EXCERPT:
- US picture sleeve

Single by the Rolling Stones
- B-side: "The Under Assistant West Coast Promotion Man" (US); "The Spider and the Fly" (UK);
- Released: 4 June 1965 (US); 20 August 1965 (UK);
- Recorded: 12 May 1965
- Studio: RCA (Hollywood, California)
- Genre: Rock; hard rock;
- Length: 3:45
- Label: London (US); Decca (UK);
- Songwriter: Jagger–Richards
- Producer: Andrew Loog Oldham

The Rolling Stones singles chronology
| "The Last Time" (1965) | "(I Can't Get No) Satisfaction" (1965) | "Get Off of My Cloud" (1965) |

Lyric video
- "(I Can't Get No) Satisfaction" on YouTube

= (I Can't Get No) Satisfaction =

1965 single by the Rolling Stones

"(I Can't Get No) Satisfaction" is a song by the English rock band the Rolling Stones. A product of Mick Jagger and Keith Richards' songwriting partnership, it features a guitar riff by Richards that opens and drives the song. The riff is widely considered one of the greatest hooks in rock history. The song's lyrics refer to sexual frustration and commercialism.

The song was first released as a single in the United States in June 1965 and was also featured on the American version of the Rolling Stones' third studio album, Out of Our Heads, released that July. "Satisfaction" was a hit, giving the Stones their first number one in the US. In the UK, the song initially was played only on pirate radio stations, because its lyrics were considered too sexually suggestive. It later became the Rolling Stones' fourth number one in the United Kingdom.

LISTED RECORDS:
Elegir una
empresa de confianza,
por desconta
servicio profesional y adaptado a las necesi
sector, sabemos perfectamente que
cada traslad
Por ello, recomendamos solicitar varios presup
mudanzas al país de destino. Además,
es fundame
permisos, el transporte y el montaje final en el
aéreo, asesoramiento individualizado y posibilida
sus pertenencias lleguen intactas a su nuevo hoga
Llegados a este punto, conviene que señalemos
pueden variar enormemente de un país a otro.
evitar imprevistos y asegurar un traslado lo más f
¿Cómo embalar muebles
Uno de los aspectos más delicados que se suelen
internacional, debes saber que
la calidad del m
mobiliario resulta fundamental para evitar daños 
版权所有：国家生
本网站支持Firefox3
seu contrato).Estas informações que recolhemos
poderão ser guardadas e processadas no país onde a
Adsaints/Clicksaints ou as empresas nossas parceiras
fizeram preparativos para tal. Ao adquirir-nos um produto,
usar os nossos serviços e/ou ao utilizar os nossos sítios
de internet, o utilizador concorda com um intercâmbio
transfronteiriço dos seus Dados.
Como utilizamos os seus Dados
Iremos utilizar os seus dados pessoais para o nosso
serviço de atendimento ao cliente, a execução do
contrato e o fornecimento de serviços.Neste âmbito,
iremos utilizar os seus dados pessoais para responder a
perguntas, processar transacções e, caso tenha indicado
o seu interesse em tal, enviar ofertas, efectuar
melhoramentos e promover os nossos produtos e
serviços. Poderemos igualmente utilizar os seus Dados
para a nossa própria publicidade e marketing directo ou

WORK ORDER 1:
Answer each question from the article on "(I Can't Get No) Satisfaction":
(a) In which studio was the song recorded?
(b) The American version of which album featured the song?
(c) Why was the song at first played only on pirate radio stations in the UK?
WORK ORDER 2:
Using the article on "(I Can't Get No) Satisfaction", decide whether each statement agrees with it. Answer yes or no, and quote the words that settle it.
(a) The single came out in the UK before it came out in the US.
(b) Andrew Loog Oldham produced the song.
(c) The song gave the Rolling Stones their first number one in the United Kingdom.

RESULT 1:
(a) RCA, in Hollywood, California.
(b) Out of Our Heads, the Rolling Stones' third studio album.
(c) Its lyrics were considered too sexually suggestive.

RESULT 2:
(a) No: "Released: 4 June 1965 (US); 20 August 1965 (UK)"
(b) Yes: "Producer: Andrew Loog Oldham"
(c) No: "It later became the Rolling Stones' fourth number one in the United Kingdom."